Listing a commercial property takes about twenty minutes. You write a description, upload some photographs, set an asking price, and put it on the portals. Done.
Marketing a commercial property is a different thing entirely. It requires understanding who the right buyer or tenant is, finding them — not waiting for them to find the listing — and giving them a compelling reason to act.
Most commercial agents do the first thing and call it the second.
What Listing Actually Is
A listing assumes that the right buyer or tenant is already looking — browsing Rightmove at the right moment, searching the right terms, and in the right position to act. For some properties in high-demand locations, this assumption holds. For many commercial properties, particularly those in secondary locations or of a more specific type, it does not.
The listing goes up. Enquiries are thin. The agent reports that interest has been limited. The market is blamed. The landlord waits.
This is the default commercial property marketing experience in the UK. It is not a function of the market. It is a function of how most agents approach the job.
What Marketing Actually Is
Marketing for commercial property means identifying who the right buyer or tenant is — specifically, not broadly — and reaching them directly.
For a sale, that might mean identifying investors who have acquired similar assets in the same region. Businesses that have been expanding and might recognise the development potential. Operators in adjacent sectors who have been looking for a new location.
For a letting, it might mean identifying businesses known to be looking for space in that area. Contacting businesses in the same sector that are currently trading from premises that are too large, too small, or in the wrong location. Direct outreach to occupiers rather than waiting for occupiers to find the portal listing.
It also means creating the right conditions for a decision. The Commercial Showcase Viewing is the most effective mechanism I've found for doing this in commercial property — a structured single-session event that brings all interested parties to the property simultaneously, creates genuine competition and urgency, and produces offers that drip-fed individual viewings simply cannot.
Why It Matters
The gap between listing and marketing is the gap between a property that sits on the market for months and one that moves quickly at the right price.

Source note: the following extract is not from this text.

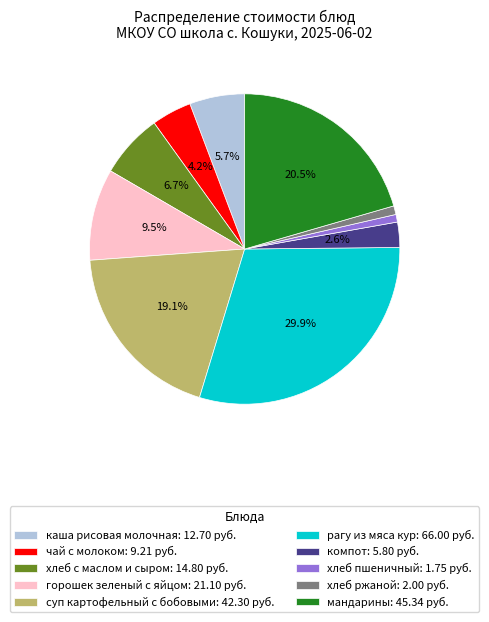

To the nearest percent, what is the average slice percentage?

10%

It is also the gap that most landlords don't know exists until they've experienced both approaches. If your property has been on the market for a significant period with limited results, the most important question to ask your agent is not "what's the market doing?" — it's "what specifically have you done to reach the right buyer or tenant beyond the portal listings?"
If the answer is vague, or the answer is essentially "we've listed it and we're waiting," you have your answer about why it hasn't moved.